Developmental "Double Standards" and Africa's Cultural Image Problem

As the NGO industry expands, the broad all-inclusive term "development" has become more and more vague over time.  Anything that remotely suggest provision of additional resources for betterment of people's lives have now fallen under the category of "development."  The methodologies f implementation and assessments have only become more and more varied as a wider and wider spectrum of ideas and personnel have involved themselves in the industry.  Thankfully, the central goal of an NGO is still clear: the job is to ultimately make people's living standards higher.

Of course, to define "higher living standards" is also problematic to an extent.  The basic rules are obvious.  A well-fed, well-dressed person is certainly better off than someone going to bed hungry and cold at night.  But beyond the basic human necessities, judgments become fuzzier.  Is a person automatically deemed better off if certain material "wants" are fulfilled (e.g. good smartphones, large houses, chances to travel)?  And to take a step further, how does one compare not individuals, but entire societies, where members in each display different living standards and sources of "wants."

There is no standard criteria for comparison.  Probably the closest quantitative data on hand, as flawed as it definitely is, would be GDP per capita.  Only hard numbers like this can remotely have a chance for apple-to-apple side-by-side measurements.  But cold, hard numbers bring its own issues, by detaching different levels of demands for "high living standards" from economic realities, mostly by assuming that everyone everywhere work toward the same material goal, all of which can be fulfilled by more income.  Thus, more income easily equates with higher living standards.

For instance, here is an interesting fact: in 1988, the year the author was born, the GDP per capita of Tanzania and China was roughly the same ($220 vs $280).  Now the figure for China has topped $8000 while Tanzania's remain below $1000.  From the numbers, China does offer something for Tanzania (and rest of low-income countries in the world) something to learn in terms of giving citizens higher living standards in a short period of time.  But plenty, especially in the development industry, deny that the Chinese example is even worthy of emulation or admiration by Africans.

The logic behind the dismissal is often speculatively qualitative.  The notion of "individual happiness" as a proxy for high standard of living is often raised.  Sure, some aspects of "rich unhappy societies" can be validated in the form of detrimental side effects of development (ranging from the everyday like pollution to long working hours to structural like loss of cultural heritage and sacrifices of political freedoms).  But the emphasis on how different cultures need different levels of materialism to be equally happy somehow becomes just as valid and important.

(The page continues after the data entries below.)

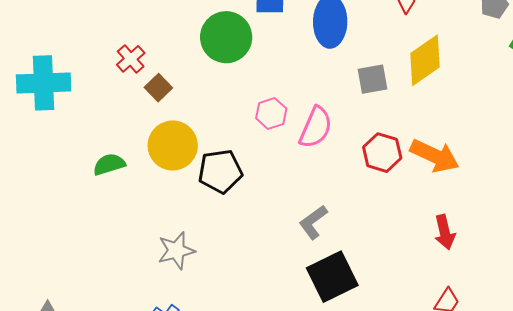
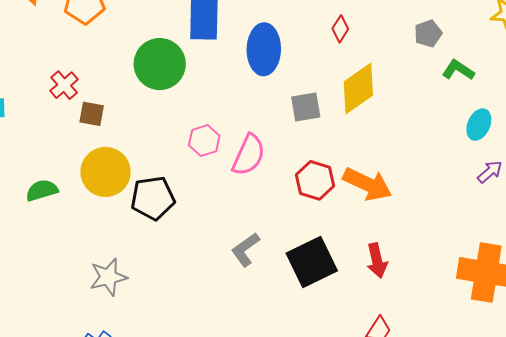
brown square: (158, 88) -> (92, 114), turned -36
black square: (332, 277) -> (312, 262), moved

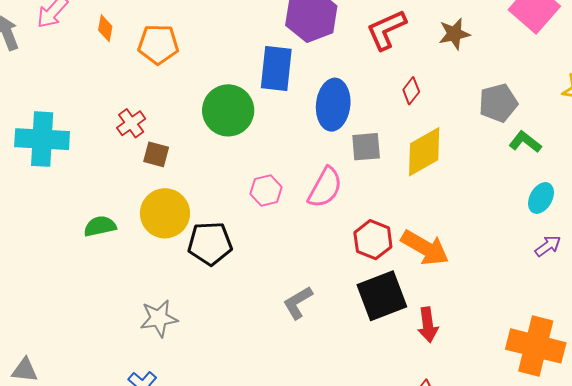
gray pentagon: (428, 33) -> (498, 103), size x1.4
gray square: (306, 107) -> (366, 147), moved
pink semicircle: (249, 155) -> (325, 188), moved
black square: (312, 262) -> (382, 296), moved

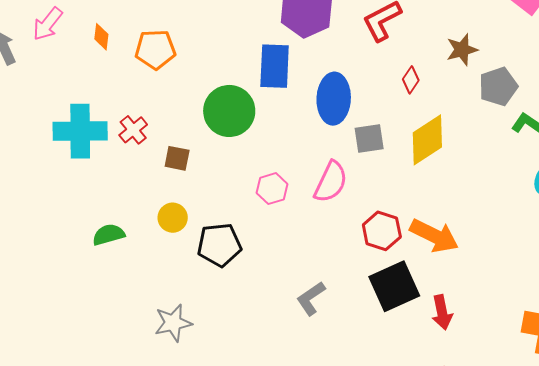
brown star: (454, 34) -> (462, 50), moved
cyan cross: (42, 139) -> (80, 131), moved
brown square: (156, 154) -> (177, 158), moved
yellow circle: (165, 213) -> (173, 218), size x0.6

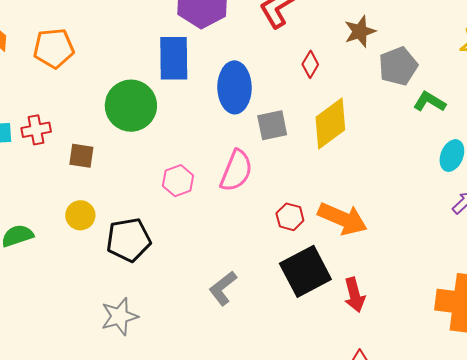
red cross: (133, 130) -> (36, 130), turned 32
red hexagon: (382, 231) -> (290, 217), size x0.7
gray star: (173, 323) -> (119, 316), moved

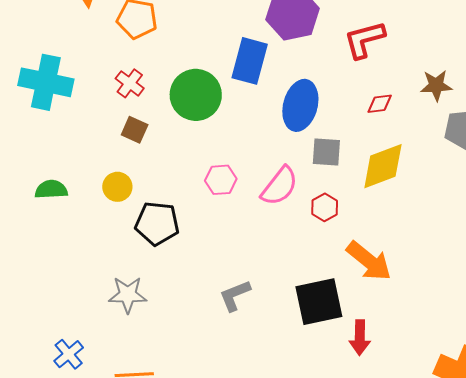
red diamond: (310, 64) -> (380, 104), turned 36
red cross: (36, 130) -> (130, 83), moved, turned 32
red hexagon: (290, 217) -> (325, 207), moved

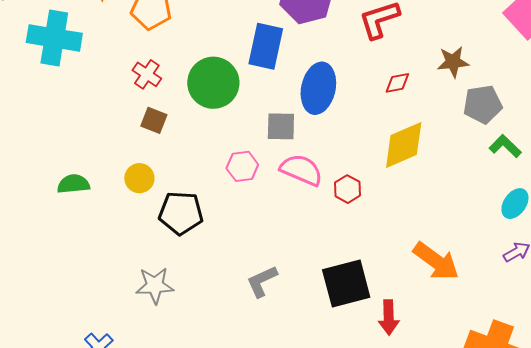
cyan cross: (46, 82) -> (54, 38), moved
gray square: (326, 152) -> (281, 126), moved
pink semicircle: (280, 186) -> (301, 170), turned -102
orange arrow: (369, 261) -> (436, 261), moved

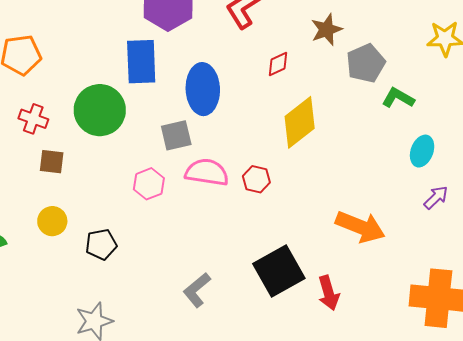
black pentagon: (181, 213) -> (101, 244), size x0.7

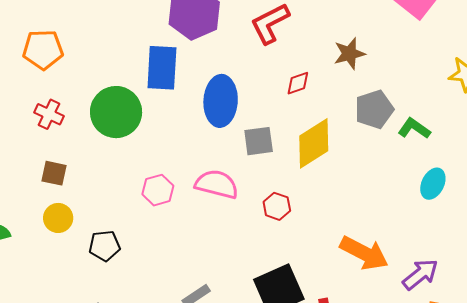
gray pentagon: (366, 63) -> (374, 109), moved
gray square: (176, 135) -> (259, 141), moved
brown square: (52, 162) -> (54, 173), moved
red hexagon: (256, 179) -> (277, 206), moved
purple arrow: (436, 198) -> (420, 274), moved, size x1.4

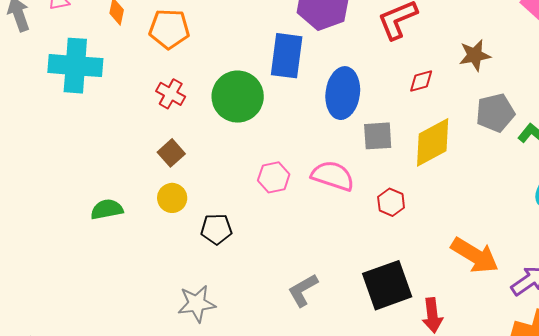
brown square: (54, 173) -> (171, 153), turned 32

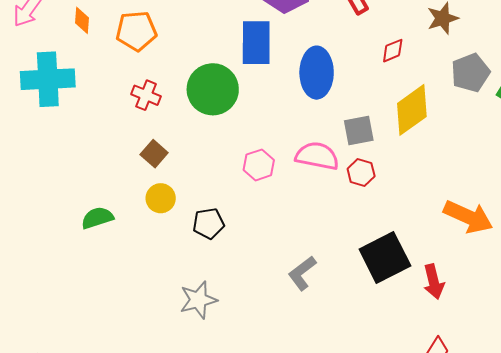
gray square: (378, 136) -> (359, 131), moved
red hexagon: (391, 202) -> (361, 173), moved

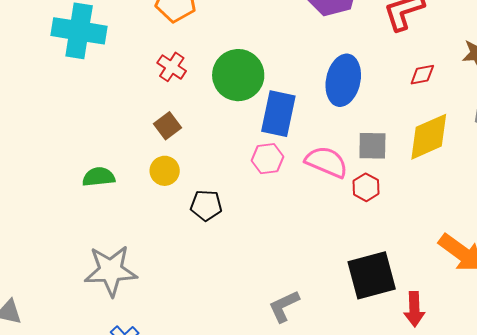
blue rectangle: (256, 43) -> (278, 114), moved
gray L-shape: (302, 273) -> (284, 306), moved
gray star: (198, 300) -> (111, 271), moved, size x1.4

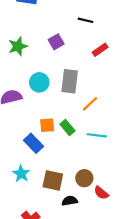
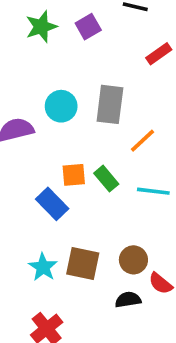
purple square: (56, 42) -> (88, 27), moved
green star: (18, 46) -> (41, 27), moved
cyan star: (21, 174) -> (43, 267), moved
black semicircle: (70, 201) -> (128, 300), moved

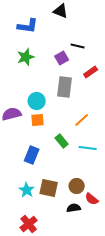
purple square: (88, 27) -> (62, 58), moved
gray rectangle: (110, 104) -> (65, 87), moved
orange square: (74, 175) -> (38, 120), moved
blue rectangle: (52, 204) -> (32, 155), turned 66

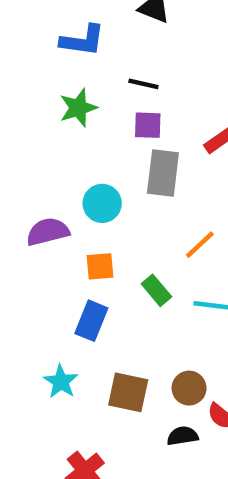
black line: (78, 46) -> (143, 84), moved
purple square: (62, 58) -> (148, 125), moved, turned 32
orange square: (38, 120) -> (100, 266), moved
cyan star: (27, 190) -> (61, 382), moved

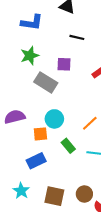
black line: (143, 84) -> (77, 37), moved
gray rectangle: (163, 173) -> (46, 82), moved, turned -65
cyan circle: (102, 203) -> (54, 119), moved
blue rectangle: (91, 321) -> (36, 161), turned 42

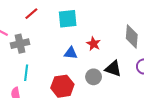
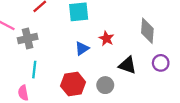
blue triangle: (71, 53) -> (82, 49), turned -40
gray circle: (94, 77) -> (105, 85), moved

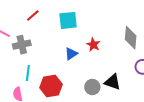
black triangle: (127, 65) -> (112, 82), moved
red hexagon: (73, 84) -> (51, 86), moved

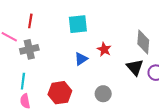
red line: (33, 15) -> (30, 21), moved, turned -40
cyan line: (28, 73) -> (23, 81), moved
black triangle: (112, 82) -> (135, 67), moved, turned 30

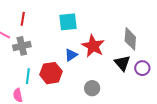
red star: (104, 49) -> (93, 46), size x1.6
cyan line: (23, 81) -> (28, 76), moved
red hexagon: (60, 93) -> (51, 73), moved

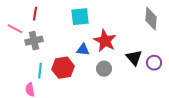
gray diamond: (130, 39) -> (151, 19), moved
blue triangle: (71, 55) -> (83, 50), turned 40
gray circle: (92, 88) -> (104, 69), moved

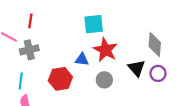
cyan square: (80, 17) -> (94, 24), moved
gray diamond: (151, 19) -> (155, 44), moved
cyan line: (40, 71) -> (21, 81), moved

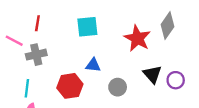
cyan square: (94, 24) -> (87, 27), moved
gray diamond: (155, 44) -> (168, 26), moved, turned 30
red star: (105, 50) -> (137, 38), moved

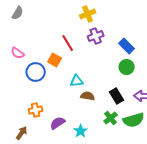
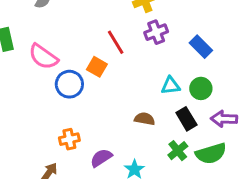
pink semicircle: (18, 53) -> (43, 57), size x1.5
green circle: (127, 67) -> (201, 88), moved
cyan triangle: (77, 81) -> (171, 86), moved

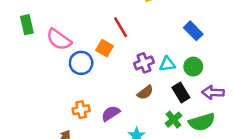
purple cross: (156, 32) -> (144, 63), moved
brown semicircle: (145, 119) -> (145, 92), turned 133
purple semicircle: (101, 158) -> (111, 113), moved

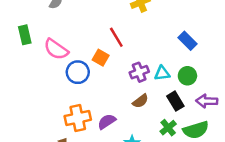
orange cross: (81, 110) -> (78, 118), size x1.5

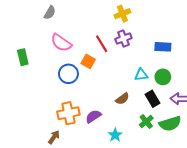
green rectangle: (25, 35) -> (23, 57), moved
blue rectangle: (187, 41) -> (163, 47), turned -42
pink semicircle: (56, 49) -> (61, 43), moved
purple cross: (139, 72) -> (123, 39), moved

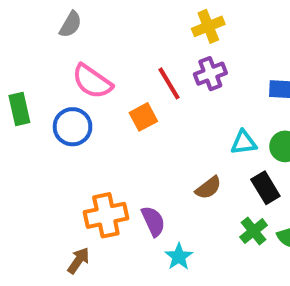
orange square: (88, 61) -> (143, 117), turned 32
blue circle: (68, 74) -> (73, 127), moved
purple semicircle: (93, 116) -> (153, 221), turned 98
cyan star: (115, 135) -> (179, 257), moved

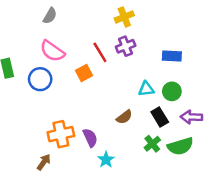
gray semicircle: (71, 24) -> (50, 16), moved

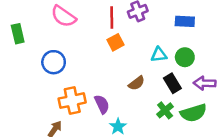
red line: (100, 52) -> (112, 18), turned 30
orange square: (84, 73) -> (115, 42), moved
blue circle: (40, 79) -> (54, 62), moved

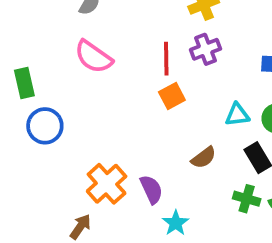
blue circle: (54, 62) -> (45, 126), moved
orange cross: (72, 101) -> (107, 184), turned -30
green cross: (165, 110) -> (247, 199), turned -35

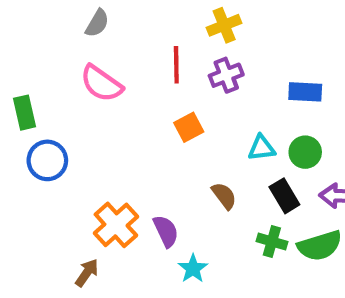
red line: (166, 59) -> (176, 65), moved
brown semicircle: (204, 158) -> (224, 196), turned -90

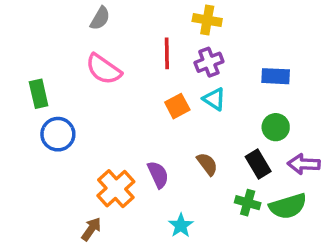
yellow cross: (224, 25) -> (207, 20), turned 32
cyan triangle: (262, 148) -> (214, 99), moved, turned 40
purple semicircle: (166, 231) -> (158, 175), moved

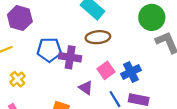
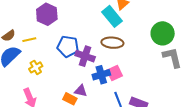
blue cross: (131, 72) -> (101, 75), moved
purple triangle: (86, 88) -> (81, 91), moved, turned -32

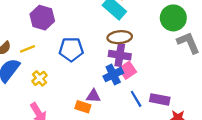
purple cross: (85, 56) -> (120, 55), moved

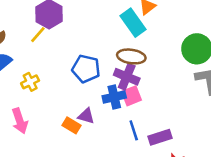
yellow line: (27, 49) -> (38, 35), moved, turned -40
blue pentagon: (71, 49) -> (86, 69), moved
purple rectangle: (160, 99) -> (160, 137), turned -42

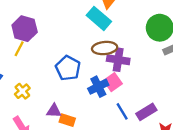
blue pentagon: (86, 69) -> (68, 68), turned 30
purple cross: (127, 77) -> (118, 60), moved
purple triangle: (86, 116) -> (54, 111), moved

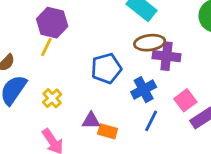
blue pentagon: (68, 68) -> (106, 68), turned 30
pink square: (113, 82) -> (185, 100), moved
blue line: (122, 111) -> (151, 121), moved, turned 60

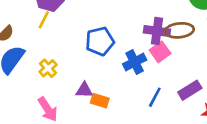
brown ellipse: (150, 43) -> (179, 30), moved
pink square: (185, 100) -> (160, 52), moved
blue line: (151, 121) -> (155, 97), moved

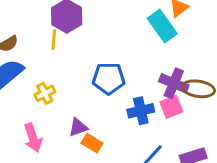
yellow line: (44, 20) -> (54, 39), turned -36
purple triangle: (84, 90) -> (78, 127), turned -36

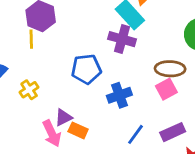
purple cross: (174, 83) -> (122, 39), moved
pink square: (171, 107) -> (166, 89), moved
pink arrow: (33, 138) -> (52, 133), moved

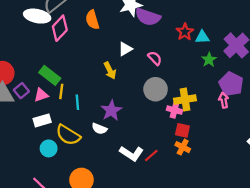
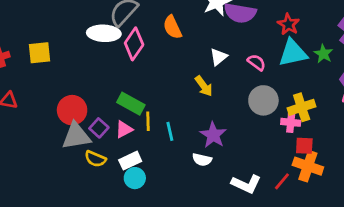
cyan triangle: (202, 37) -> (293, 53), moved, size x1.6
yellow semicircle: (68, 135) -> (95, 159), moved, size x0.7
orange cross: (183, 147) -> (308, 166), size x1.5
cyan circle: (49, 148) -> (135, 178), moved
red line: (151, 156) -> (282, 181), moved

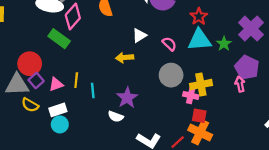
yellow arrow: (204, 86) -> (125, 58), turned 114
green rectangle: (131, 104) -> (59, 39), moved
red circle: (72, 110) -> (30, 64), moved

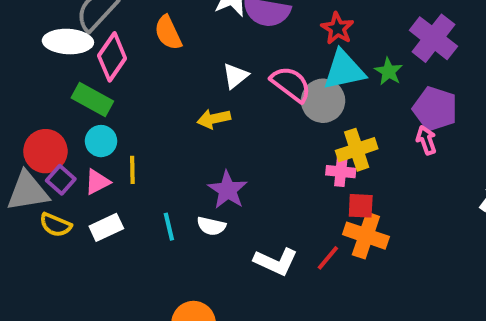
pink semicircle: (169, 44) -> (291, 84), size x1.5
gray circle: (171, 75) -> (323, 101), moved
cyan line: (93, 90) -> (169, 227), moved
cyan circle: (60, 124) -> (101, 141), moved

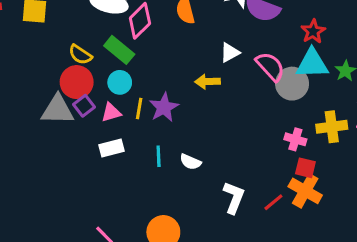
yellow cross: (357, 150) -> (332, 127), moved
purple star: (228, 190) -> (164, 107), moved
yellow semicircle: (56, 225) -> (80, 55), moved
white L-shape: (276, 262) -> (234, 198), turned -104

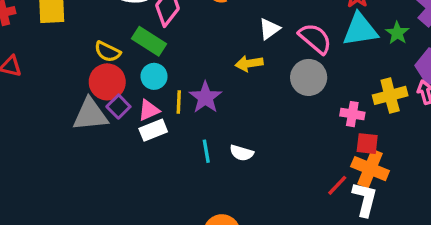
gray circle: (292, 84) -> (309, 77), moved
white rectangle: (111, 148) -> (153, 130), moved
white L-shape: (234, 198) -> (365, 199), moved

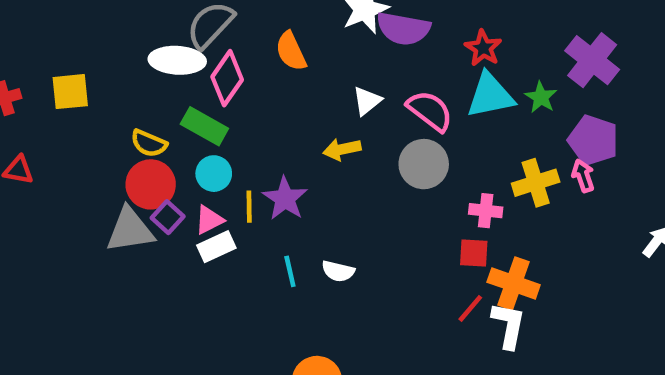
red square: (367, 144) -> (474, 253), moved

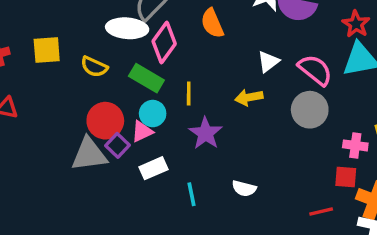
yellow semicircle: (149, 143) -> (94, 67), moved
yellow line: (249, 207) -> (189, 94), moved
pink triangle: (209, 220) -> (142, 131), moved
cyan line: (290, 271) -> (191, 194), moved
red line: (470, 308) -> (321, 211), moved, turned 35

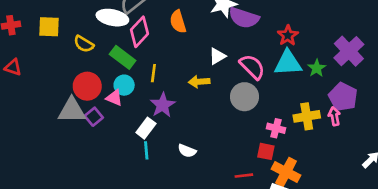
pink triangle: (142, 131) -> (114, 98), turned 42
purple square: (117, 145) -> (94, 117), moved
white rectangle: (153, 168) -> (146, 128), moved, turned -36

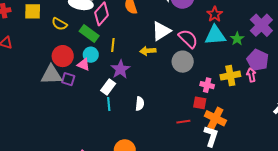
white triangle: (217, 56) -> (161, 31), size x1.5
purple square: (94, 117) -> (68, 79), turned -32
white semicircle: (187, 151) -> (140, 104), turned -104

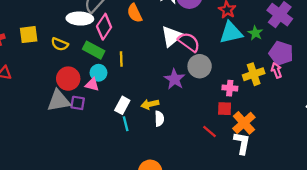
pink semicircle: (188, 39) -> (189, 42), moved
yellow arrow: (148, 51) -> (150, 104), moved
purple star: (120, 69) -> (175, 79), moved
orange cross: (215, 118) -> (244, 123), turned 30
red line: (183, 122) -> (210, 131), turned 56

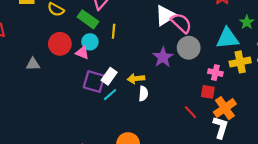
cyan triangle: (231, 33) -> (227, 38), moved
gray triangle: (59, 101) -> (33, 64), moved, size x0.6
purple square: (78, 103) -> (94, 82), moved, size x1.5
cyan line: (126, 124) -> (110, 95), turned 56

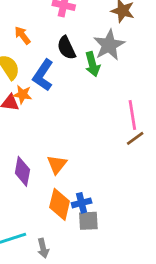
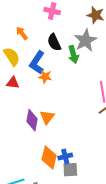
orange star: (22, 94) -> (45, 77), moved
orange triangle: (57, 164) -> (47, 117), moved
purple diamond: (22, 171) -> (32, 120), moved

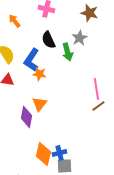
orange arrow: (22, 33) -> (14, 21), moved
gray star: (85, 40) -> (79, 38), size x0.7
orange triangle: (47, 117) -> (39, 104), moved

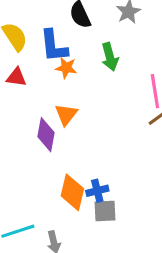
green arrow: (67, 52) -> (110, 57), moved
blue L-shape: (31, 60) -> (54, 46), turned -40

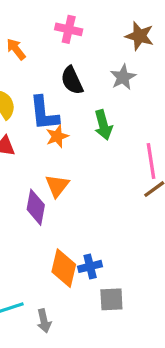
orange star: (66, 68) -> (57, 136), turned -30
gray square: (105, 211) -> (111, 299), moved

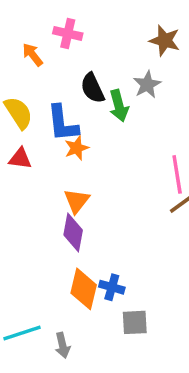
pink cross: (69, 29) -> (68, 33), moved
green arrow: (103, 125) -> (119, 106), moved
purple diamond: (36, 207) -> (73, 233), moved
blue cross: (90, 266) -> (112, 287), turned 30

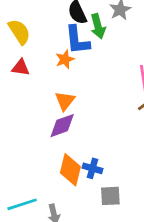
blue L-shape: (63, 123) -> (77, 40), moved
purple diamond: (73, 233) -> (62, 126), turned 60

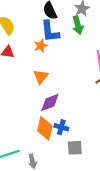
green arrow: (98, 26) -> (78, 25), moved
purple diamond: (62, 126) -> (50, 102), moved

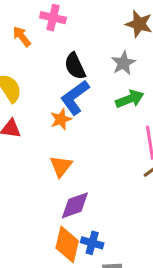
green arrow: (78, 25) -> (130, 99), moved, turned -96
blue L-shape: (50, 31) -> (75, 97), turned 60

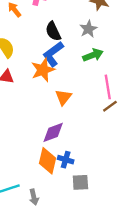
orange star: (61, 119) -> (43, 70), size x1.5
orange triangle: (61, 166) -> (63, 97), moved

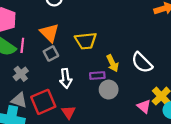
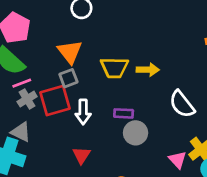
pink line: (22, 45) -> (22, 83), moved, turned 56
yellow arrow: (112, 63) -> (148, 70), moved, turned -70
red square: (43, 102) -> (55, 101), moved

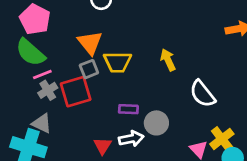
yellow trapezoid: (114, 68) -> (117, 62), moved
yellow arrow: (148, 70) -> (168, 60), turned -115
white arrow: (83, 112) -> (131, 139), moved, turned -100
purple rectangle: (124, 113) -> (128, 109), moved

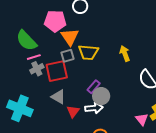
pink pentagon: (35, 19) -> (55, 21), moved, turned -30
purple rectangle: (128, 109) -> (94, 87), turned -56
gray triangle: (42, 123) -> (58, 97), moved
gray circle: (156, 123) -> (101, 96), moved

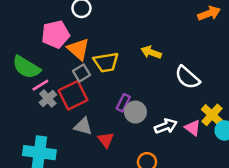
yellow arrow: (125, 53) -> (151, 52), turned -35
white arrow: (94, 108) -> (166, 126), moved

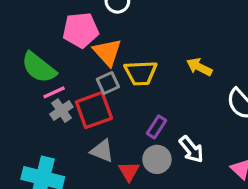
gray circle: (135, 112) -> (157, 159), moved
white arrow: (166, 126) -> (191, 149), moved, turned 65

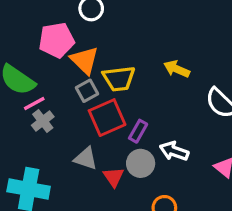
red square: (94, 110) -> (107, 118), moved
white arrow: (191, 149) -> (174, 151), turned 152

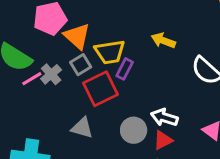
gray cross: (43, 121) -> (51, 74), moved
purple rectangle: (138, 131) -> (125, 69), moved
red triangle: (114, 177) -> (163, 140), moved, turned 40

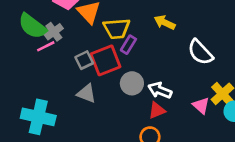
gray square: (81, 65) -> (84, 60), moved
gray cross: (51, 74) -> (54, 32), moved
gray circle: (134, 130) -> (132, 83), moved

The "happiness by culture" argument, then, greatly reduce the need to focus on economic development that's shown in quantitative figures.  After all, if Culture A allows the same amount of "happiness" to be attained for $1 while it takes $3 to achieve the same level of "happiness" in Culture B, then Culture A only needs to hit $1000 GDP per capita to be equally well-off as Culture B at $3000.  And unfortunately, the author has too often seen this line of argument being used in an African context, justifying how Africa's lack of economic progress is, in fact, not a big deal.

Yet, perhaps what is even more disturbing than arguing for Africa's lack of need to grow faster economically is the assumption that African cultures are "intrinsically happier."  To put in different words, this basically says Africans have greater tolerance for material poverty, and they can essentially make do with many things that people in other parts of (more developed) world see as necessities.  Noble thoughts maybe in the context of anti-materialistic crusades of the Western "haves" but straight-up racist when thrown upon the "have-nots" lacking same opportunities.

Indeed, the choice of many foreign development personnel to see Africa as a land where people do not have much because they do not seem to need as much is the main reason not more efforts are placed to give the locals as much as people in other parts of the world strive for.  In their effort to frame Africans as a happy people not tainted by evil materialistic desires, they seem to completely forget that in this age of globalization, Africans, even in the most remote of geographies, also know about the convenient functionalities of cutting-edge technologies.  To assume that they do not and need not, then, is to project an almost subhuman image upon a people that can learn to have just as much, if not more, "wants" as non-Africans.